* [TASK] Take the entries below and print all of them exactly, please.

* [SUPPLIED DATA]
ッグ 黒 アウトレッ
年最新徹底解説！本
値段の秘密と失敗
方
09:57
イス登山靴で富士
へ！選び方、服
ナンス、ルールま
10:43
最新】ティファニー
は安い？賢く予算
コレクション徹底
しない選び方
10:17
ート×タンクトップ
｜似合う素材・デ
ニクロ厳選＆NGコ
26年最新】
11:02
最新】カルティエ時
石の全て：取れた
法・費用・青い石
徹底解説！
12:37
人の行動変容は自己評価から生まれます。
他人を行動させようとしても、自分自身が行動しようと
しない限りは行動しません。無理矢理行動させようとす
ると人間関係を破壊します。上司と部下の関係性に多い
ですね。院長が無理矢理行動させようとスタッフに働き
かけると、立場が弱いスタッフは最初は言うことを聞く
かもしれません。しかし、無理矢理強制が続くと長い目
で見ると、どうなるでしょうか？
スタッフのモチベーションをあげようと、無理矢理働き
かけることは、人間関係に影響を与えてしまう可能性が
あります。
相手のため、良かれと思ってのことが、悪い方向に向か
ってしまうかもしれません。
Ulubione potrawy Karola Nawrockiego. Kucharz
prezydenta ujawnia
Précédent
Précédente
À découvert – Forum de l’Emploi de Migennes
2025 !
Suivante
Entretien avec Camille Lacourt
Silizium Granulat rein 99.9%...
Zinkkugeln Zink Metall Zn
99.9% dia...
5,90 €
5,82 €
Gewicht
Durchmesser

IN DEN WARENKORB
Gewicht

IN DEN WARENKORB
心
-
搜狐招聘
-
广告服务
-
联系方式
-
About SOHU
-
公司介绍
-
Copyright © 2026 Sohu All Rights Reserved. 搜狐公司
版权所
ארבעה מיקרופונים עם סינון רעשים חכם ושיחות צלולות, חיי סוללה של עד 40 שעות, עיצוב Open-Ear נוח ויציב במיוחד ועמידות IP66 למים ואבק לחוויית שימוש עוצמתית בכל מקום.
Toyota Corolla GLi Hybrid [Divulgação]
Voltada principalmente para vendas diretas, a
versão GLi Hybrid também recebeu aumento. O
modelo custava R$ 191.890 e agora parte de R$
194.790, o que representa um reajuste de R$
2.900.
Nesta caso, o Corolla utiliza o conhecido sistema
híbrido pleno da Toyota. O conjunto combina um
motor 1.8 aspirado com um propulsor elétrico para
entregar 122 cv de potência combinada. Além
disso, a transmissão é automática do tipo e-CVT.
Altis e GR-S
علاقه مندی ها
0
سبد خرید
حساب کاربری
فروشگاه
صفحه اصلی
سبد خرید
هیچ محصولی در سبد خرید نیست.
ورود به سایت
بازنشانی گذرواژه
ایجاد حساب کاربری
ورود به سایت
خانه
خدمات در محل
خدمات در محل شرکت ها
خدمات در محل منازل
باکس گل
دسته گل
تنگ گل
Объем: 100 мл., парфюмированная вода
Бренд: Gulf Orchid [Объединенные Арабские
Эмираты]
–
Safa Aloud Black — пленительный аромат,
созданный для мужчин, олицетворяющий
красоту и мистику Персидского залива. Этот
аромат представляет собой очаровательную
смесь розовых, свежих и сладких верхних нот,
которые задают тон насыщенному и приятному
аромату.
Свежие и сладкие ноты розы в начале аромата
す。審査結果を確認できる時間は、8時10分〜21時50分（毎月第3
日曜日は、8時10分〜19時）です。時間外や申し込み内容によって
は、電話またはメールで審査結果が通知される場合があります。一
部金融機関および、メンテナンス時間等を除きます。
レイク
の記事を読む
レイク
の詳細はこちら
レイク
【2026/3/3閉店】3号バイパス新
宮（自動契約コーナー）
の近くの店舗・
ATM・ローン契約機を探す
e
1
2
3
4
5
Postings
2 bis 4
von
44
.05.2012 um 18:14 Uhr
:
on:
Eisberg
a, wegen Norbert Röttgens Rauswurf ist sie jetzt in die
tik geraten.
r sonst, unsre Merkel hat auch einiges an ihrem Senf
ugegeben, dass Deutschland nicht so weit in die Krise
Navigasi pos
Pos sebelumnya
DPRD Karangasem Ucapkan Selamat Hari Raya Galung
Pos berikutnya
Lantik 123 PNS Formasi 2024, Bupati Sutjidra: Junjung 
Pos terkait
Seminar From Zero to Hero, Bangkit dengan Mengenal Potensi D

* [EXERCISE RESPONSE]
ッグ 黒 アウトレッ
年最新徹底解説！本
値段の秘密と失敗
方
09:57
イス登山靴で富士
へ！選び方、服
ナンス、ルールま
10:43
最新】ティファニー
は安い？賢く予算
コレクション徹底
しない選び方
10:17
ート×タンクトップ
｜似合う素材・デ
ニクロ厳選＆NGコ
26年最新】
11:02
最新】カルティエ時
石の全て：取れた
法・費用・青い石
徹底解説！
12:37
人の行動変容は自己評価から生まれます。
他人を行動させようとしても、自分自身が行動しようと
しない限りは行動しません。無理矢理行動させようとす
ると人間関係を破壊します。上司と部下の関係性に多い
ですね。院長が無理矢理行動させようとスタッフに働き
かけると、立場が弱いスタッフは最初は言うことを聞く
かもしれません。しかし、無理矢理強制が続くと長い目
で見ると、どうなるでしょうか？
スタッフのモチベーションをあげようと、無理矢理働き
かけることは、人間関係に影響を与えてしまう可能性が
あります。
相手のため、良かれと思ってのことが、悪い方向に向か
ってしまうかもしれません。
Ulubione potrawy Karola Nawrockiego. Kucharz
prezydenta ujawnia
Précédent
Précédente
À découvert – Forum de l’Emploi de Migennes
2025 !
Suivante
Entretien avec Camille Lacourt
Silizium Granulat rein 99.9%...
Zinkkugeln Zink Metall Zn
99.9% dia...
5,90 €
5,82 €
Gewicht
Durchmesser

IN DEN WARENKORB
Gewicht

IN DEN WARENKORB
心
-
搜狐招聘
-
广告服务
-
联系方式
-
About SOHU
-
公司介绍
-
Copyright © 2026 Sohu All Rights Reserved. 搜狐公司
版权所
ארבעה מיקרופונים עם סינון רעשים חכם ושיחות צלולות, חיי סוללה של עד 40 שעות, עיצוב Open-Ear נוח ויציב במיוחד ועמידות IP66 למים ואבק לחוויית שימוש עוצמתית בכל מקום.
Toyota Corolla GLi Hybrid [Divulgação]
Voltada principalmente para vendas diretas, a
versão GLi Hybrid também recebeu aumento. O
modelo custava R$ 191.890 e agora parte de R$
194.790, o que representa um reajuste de R$
2.900.
Nesta caso, o Corolla utiliza o conhecido sistema
híbrido pleno da Toyota. O conjunto combina um
motor 1.8 aspirado com um propulsor elétrico para
entregar 122 cv de potência combinada. Além
disso, a transmissão é automática do tipo e-CVT.
Altis e GR-S
علاقه مندی ها
0
سبد خرید
حساب کاربری
فروشگاه
صفحه اصلی
سبد خرید
هیچ محصولی در سبد خرید نیست.
ورود به سایت
بازنشانی گذرواژه
ایجاد حساب کاربری
ورود به سایت
خانه
خدمات در محل
خدمات در محل شرکت ها
خدمات در محل منازل
باکس گل
دسته گل
تنگ گل
Объем: 100 мл., парфюмированная вода
Бренд: Gulf Orchid [Объединенные Арабские
Эмираты]
–
Safa Aloud Black — пленительный аромат,
созданный для мужчин, олицетворяющий
красоту и мистику Персидского залива. Этот
аромат представляет собой очаровательную
смесь розовых, свежих и сладких верхних нот,
которые задают тон насыщенному и приятному
аромату.
Свежие и сладкие ноты розы в начале аромата
す。審査結果を確認できる時間は、8時10分〜21時50分（毎月第3
日曜日は、8時10分〜19時）です。時間外や申し込み内容によって
は、電話またはメールで審査結果が通知される場合があります。一
部金融機関および、メンテナンス時間等を除きます。
レイク
の記事を読む
レイク
の詳細はこちら
レイク
【2026/3/3閉店】3号バイパス新
宮（自動契約コーナー）
の近くの店舗・
ATM・ローン契約機を探す
e
1
2
3
4
5
Postings
2 bis 4
von
44
.05.2012 um 18:14 Uhr
:
on:
Eisberg
a, wegen Norbert Röttgens Rauswurf ist sie jetzt in die
tik geraten.
r sonst, unsre Merkel hat auch einiges an ihrem Senf
ugegeben, dass Deutschland nicht so weit in die Krise
Navigasi pos
Pos sebelumnya
DPRD Karangasem Ucapkan Selamat Hari Raya Galung
Pos berikutnya
Lantik 123 PNS Formasi 2024, Bupati Sutjidra: Junjung 
Pos terkait
Seminar From Zero to Hero, Bangkit dengan Mengenal Potensi D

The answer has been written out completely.